It is sometimes easy to forget that a little over three years ago Viktor Yushchenko was the lion of global democracy, championed in Brussels and Washington as the greatest advocate of transparent government and free elections in the former Soviet world. As the heroic leader of the Orange Revolution, he was accorded more positive international media coverage than any leader since Gorbachev in the final years of the Soviet empire. Since those heady days Yushchenko’s presidency has been damaged by repeated compromises with the old regime and internal divides which have greatly weakened the once formidable Orange alliance. His popularity has dwindled and his party has been trounced in consecutive elections.
The cracks which existed within the Orange alliance of 2004 were papered over prior to both the March 2006 parliamentary elections and last year’s September snap vote. On each occasion it has been Tymoshenko who has triumphed and then been asked to make concessions. Yushchenko, meanwhile, has twice followed up Orange success at the polls by attempting to undermine his erstwhile ally and pursue a broad coalition with elements from the Party of Regions. This is presumably due to the sense of panic generated by Tymoshenko’s continually soaring popularity ratings and genuine nationwide appeal, both of which have proven beyond the grasp of Yushchenko. It also reflects an undemocratic outlook that is totally at odds with the President’s publicly stated position.
A desperate plot
Attempts to broker post-election deals with his primary campaign rivals have already severely undermined Yushchenko’s credentials as the father of Ukrainian democracy.

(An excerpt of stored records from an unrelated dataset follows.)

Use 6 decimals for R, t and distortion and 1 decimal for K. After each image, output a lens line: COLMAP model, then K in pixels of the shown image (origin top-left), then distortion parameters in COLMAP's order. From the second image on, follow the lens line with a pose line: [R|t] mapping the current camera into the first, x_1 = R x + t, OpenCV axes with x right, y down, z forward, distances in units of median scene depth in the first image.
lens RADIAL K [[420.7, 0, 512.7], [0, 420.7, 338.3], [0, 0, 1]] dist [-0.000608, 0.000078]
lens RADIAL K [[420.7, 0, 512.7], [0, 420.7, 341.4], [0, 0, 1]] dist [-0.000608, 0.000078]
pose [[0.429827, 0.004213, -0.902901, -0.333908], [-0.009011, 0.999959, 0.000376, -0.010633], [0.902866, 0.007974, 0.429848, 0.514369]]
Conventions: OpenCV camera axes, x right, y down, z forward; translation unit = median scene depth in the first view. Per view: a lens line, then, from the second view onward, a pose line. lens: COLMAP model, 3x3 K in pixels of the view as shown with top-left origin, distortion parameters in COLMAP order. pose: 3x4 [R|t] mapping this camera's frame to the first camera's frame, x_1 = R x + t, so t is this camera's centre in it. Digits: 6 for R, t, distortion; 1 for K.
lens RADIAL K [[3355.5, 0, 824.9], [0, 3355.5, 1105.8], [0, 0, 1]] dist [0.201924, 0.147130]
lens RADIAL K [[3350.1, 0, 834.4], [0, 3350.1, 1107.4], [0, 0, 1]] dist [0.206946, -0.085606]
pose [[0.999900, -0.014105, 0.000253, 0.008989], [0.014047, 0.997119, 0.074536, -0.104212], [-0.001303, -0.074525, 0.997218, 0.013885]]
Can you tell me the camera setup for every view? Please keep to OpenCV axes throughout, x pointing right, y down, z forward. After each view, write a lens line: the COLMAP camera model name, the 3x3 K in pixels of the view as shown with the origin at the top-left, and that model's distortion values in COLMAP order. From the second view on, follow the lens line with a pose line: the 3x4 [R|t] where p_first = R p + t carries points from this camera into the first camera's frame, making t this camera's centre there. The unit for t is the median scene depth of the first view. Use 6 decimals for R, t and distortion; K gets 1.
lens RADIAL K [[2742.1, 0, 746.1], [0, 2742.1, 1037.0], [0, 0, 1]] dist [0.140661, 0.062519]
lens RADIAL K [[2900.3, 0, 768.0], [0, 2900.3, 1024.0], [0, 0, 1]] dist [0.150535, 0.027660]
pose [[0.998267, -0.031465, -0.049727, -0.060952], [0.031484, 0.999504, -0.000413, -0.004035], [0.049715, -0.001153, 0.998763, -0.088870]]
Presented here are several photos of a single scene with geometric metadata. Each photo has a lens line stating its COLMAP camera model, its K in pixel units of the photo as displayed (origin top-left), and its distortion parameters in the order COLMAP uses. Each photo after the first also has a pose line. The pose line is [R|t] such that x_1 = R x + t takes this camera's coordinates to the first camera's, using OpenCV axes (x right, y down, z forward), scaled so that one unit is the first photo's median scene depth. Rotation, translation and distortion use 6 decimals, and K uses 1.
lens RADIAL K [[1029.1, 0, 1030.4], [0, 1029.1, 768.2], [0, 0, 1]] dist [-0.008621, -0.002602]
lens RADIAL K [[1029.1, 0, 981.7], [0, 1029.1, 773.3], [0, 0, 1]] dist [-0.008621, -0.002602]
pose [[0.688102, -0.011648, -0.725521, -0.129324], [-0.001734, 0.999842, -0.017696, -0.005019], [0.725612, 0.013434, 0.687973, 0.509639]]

The latest scheme, according to government sources, involves persuading members of his Our Ukraine party to ditch the Orange coalition and vote against the Tymoshenko government. Speculation is mounting that we will witness this plot put into motion some time in the coming month. Yushchenko’s presidential chief of staff Vitkor Baloha has so far taken the public lead by creating a breakaway faction within Our Ukraine, but the strategy bares all the hallmarks of the backroom dealings with which Yushchenko’s presidency has become synonymous.
The Baloha breakaway strategy is a plan that flies in the face of the promises made during the September 2007 election campaign, and one that has little chance of achieving even limited, short-term success. Eventually Yushchenko would be forced to go to the polls, and any new election would surely bring Yulia Tymoshenko a landslide victory. Such is her commanding position that only Tymoshenko’s physical removal could now prevent her from triumphing if she is forced to campaign once more, a position of strength which must be apparent to all parties. It is little wonder, therefore, that the PM has been so uncharacteristically restrained when confronted by the tirades of presidential criticism to which she has been subjected in recent months. She is literally scoring points just by soaking up the abuse.
Too late make peace?
Ultimately, the only way Yushchenko could conceivably hope to be re-elected in 2009 would be with the public backing of Tymoshenko herself. The fact that he appears intent on provoking an outright confrontation would suggest that he has long since lost touch with political realities. There is much circumstantial evidence to suggest that this is indeed the case. Government insiders have told me on numerous occasions that access to the President is controlled by a small group of advisers who are using his office to pursue their own ambitions. He is, in other words, being manipulated. This is an all too familiar excuse and one that echoes the old, old adage of the Good Tsar who would rid the empire of all injustice if only he could, but who is consistently undermined by corrupt underlings.
Personally I do not think that Yushchenko is any more cut off from reality than he himself wishes to be. He is simply be stuck in the past, trapped in the Kuchma-era mentality that he himself was so instrumental in driving out of the Ukrainian political arena. As a result Yushchenko may soon find that history has passed him by. If that proves to be the case, he will only have himself to blame.